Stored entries
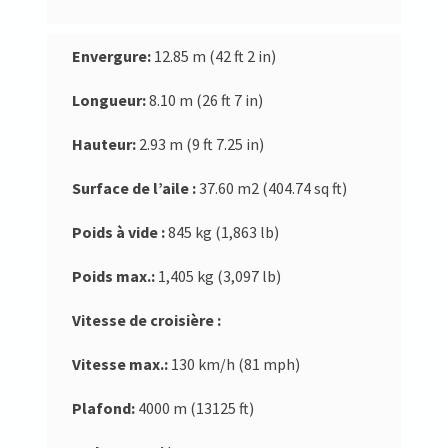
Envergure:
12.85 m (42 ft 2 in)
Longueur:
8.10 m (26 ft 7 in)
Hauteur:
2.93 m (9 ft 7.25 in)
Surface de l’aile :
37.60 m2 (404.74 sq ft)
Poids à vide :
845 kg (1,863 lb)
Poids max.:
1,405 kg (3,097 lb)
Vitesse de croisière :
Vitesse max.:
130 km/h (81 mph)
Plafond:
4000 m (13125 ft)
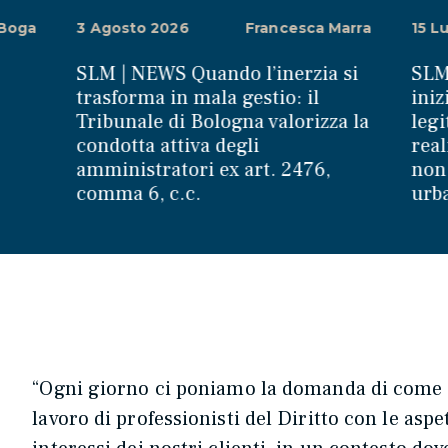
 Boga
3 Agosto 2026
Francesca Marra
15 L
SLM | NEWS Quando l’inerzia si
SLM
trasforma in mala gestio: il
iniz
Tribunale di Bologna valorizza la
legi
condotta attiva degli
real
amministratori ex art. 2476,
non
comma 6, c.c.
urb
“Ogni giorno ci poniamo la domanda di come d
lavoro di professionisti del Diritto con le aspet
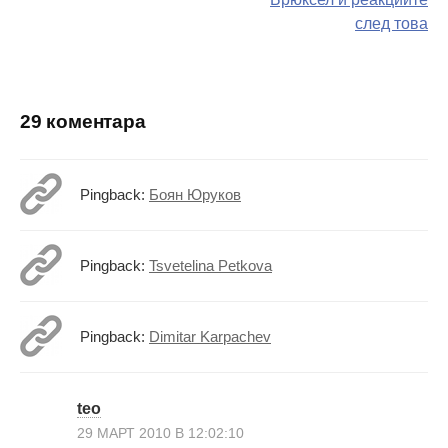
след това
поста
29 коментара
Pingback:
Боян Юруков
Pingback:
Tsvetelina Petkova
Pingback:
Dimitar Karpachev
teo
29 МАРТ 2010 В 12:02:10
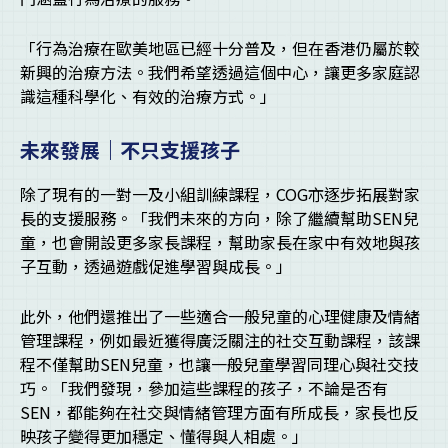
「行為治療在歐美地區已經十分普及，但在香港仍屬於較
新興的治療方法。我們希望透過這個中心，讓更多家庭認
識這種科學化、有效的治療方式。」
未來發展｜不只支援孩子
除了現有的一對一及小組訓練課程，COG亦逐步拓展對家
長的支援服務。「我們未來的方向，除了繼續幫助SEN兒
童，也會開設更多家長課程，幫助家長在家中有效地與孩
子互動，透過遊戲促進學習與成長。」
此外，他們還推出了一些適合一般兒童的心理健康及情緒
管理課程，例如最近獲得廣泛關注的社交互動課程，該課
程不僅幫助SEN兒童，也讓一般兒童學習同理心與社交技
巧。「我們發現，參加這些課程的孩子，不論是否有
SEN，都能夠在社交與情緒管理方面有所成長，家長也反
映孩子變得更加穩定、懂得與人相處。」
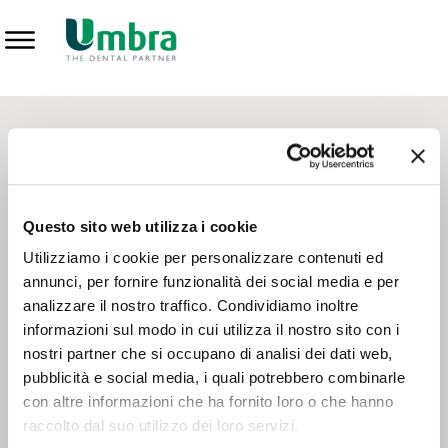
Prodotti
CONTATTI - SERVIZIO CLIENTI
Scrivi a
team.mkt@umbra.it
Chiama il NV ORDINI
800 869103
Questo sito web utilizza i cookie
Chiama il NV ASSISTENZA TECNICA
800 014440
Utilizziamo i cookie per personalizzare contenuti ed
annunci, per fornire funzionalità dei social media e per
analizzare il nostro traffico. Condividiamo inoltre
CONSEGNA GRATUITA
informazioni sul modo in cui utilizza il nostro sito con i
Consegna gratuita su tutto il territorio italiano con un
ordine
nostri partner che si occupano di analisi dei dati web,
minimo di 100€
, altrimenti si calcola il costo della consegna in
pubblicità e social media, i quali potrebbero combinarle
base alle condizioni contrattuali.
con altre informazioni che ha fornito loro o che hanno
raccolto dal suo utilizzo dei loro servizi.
...
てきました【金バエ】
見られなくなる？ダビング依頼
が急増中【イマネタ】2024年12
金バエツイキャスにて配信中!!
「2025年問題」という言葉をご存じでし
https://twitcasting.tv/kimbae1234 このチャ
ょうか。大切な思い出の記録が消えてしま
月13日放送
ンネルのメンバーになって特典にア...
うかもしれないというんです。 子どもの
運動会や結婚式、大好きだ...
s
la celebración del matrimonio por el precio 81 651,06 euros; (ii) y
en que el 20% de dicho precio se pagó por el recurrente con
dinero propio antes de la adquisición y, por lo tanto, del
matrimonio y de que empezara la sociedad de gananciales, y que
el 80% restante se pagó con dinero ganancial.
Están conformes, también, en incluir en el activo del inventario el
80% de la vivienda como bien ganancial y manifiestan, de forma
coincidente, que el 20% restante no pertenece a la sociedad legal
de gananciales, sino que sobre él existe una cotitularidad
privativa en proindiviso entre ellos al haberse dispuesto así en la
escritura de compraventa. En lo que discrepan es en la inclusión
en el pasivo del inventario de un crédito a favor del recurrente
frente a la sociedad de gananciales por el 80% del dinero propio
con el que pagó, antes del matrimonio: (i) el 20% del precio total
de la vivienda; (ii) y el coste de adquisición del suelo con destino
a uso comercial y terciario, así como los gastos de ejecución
---
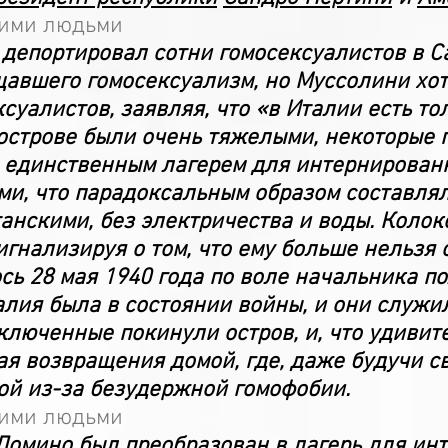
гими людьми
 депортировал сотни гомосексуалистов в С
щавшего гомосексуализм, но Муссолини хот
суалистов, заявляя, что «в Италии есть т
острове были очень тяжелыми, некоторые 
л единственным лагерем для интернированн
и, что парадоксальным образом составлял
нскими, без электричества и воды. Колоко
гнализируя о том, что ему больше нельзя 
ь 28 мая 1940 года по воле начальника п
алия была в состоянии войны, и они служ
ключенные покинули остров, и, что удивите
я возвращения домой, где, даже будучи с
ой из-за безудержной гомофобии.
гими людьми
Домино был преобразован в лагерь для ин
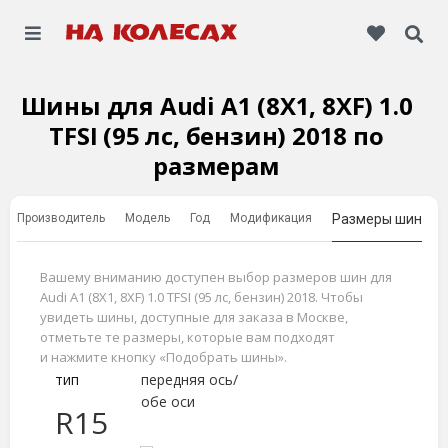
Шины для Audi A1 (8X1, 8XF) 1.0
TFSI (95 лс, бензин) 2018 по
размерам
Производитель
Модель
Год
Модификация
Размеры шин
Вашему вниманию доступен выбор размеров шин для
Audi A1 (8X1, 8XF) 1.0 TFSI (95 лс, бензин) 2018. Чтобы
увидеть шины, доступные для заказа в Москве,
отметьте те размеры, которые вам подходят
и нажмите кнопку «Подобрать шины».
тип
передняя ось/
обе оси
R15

### ABOUT THIS EXERCISE
Extract each line of the records that contains the string "inventario". Treat uppercase and lowercase as different.

### YOUR RESPONSE
Están conformes, también, en incluir en el activo del inventario el
en el pasivo del inventario de un crédito a favor del recurrente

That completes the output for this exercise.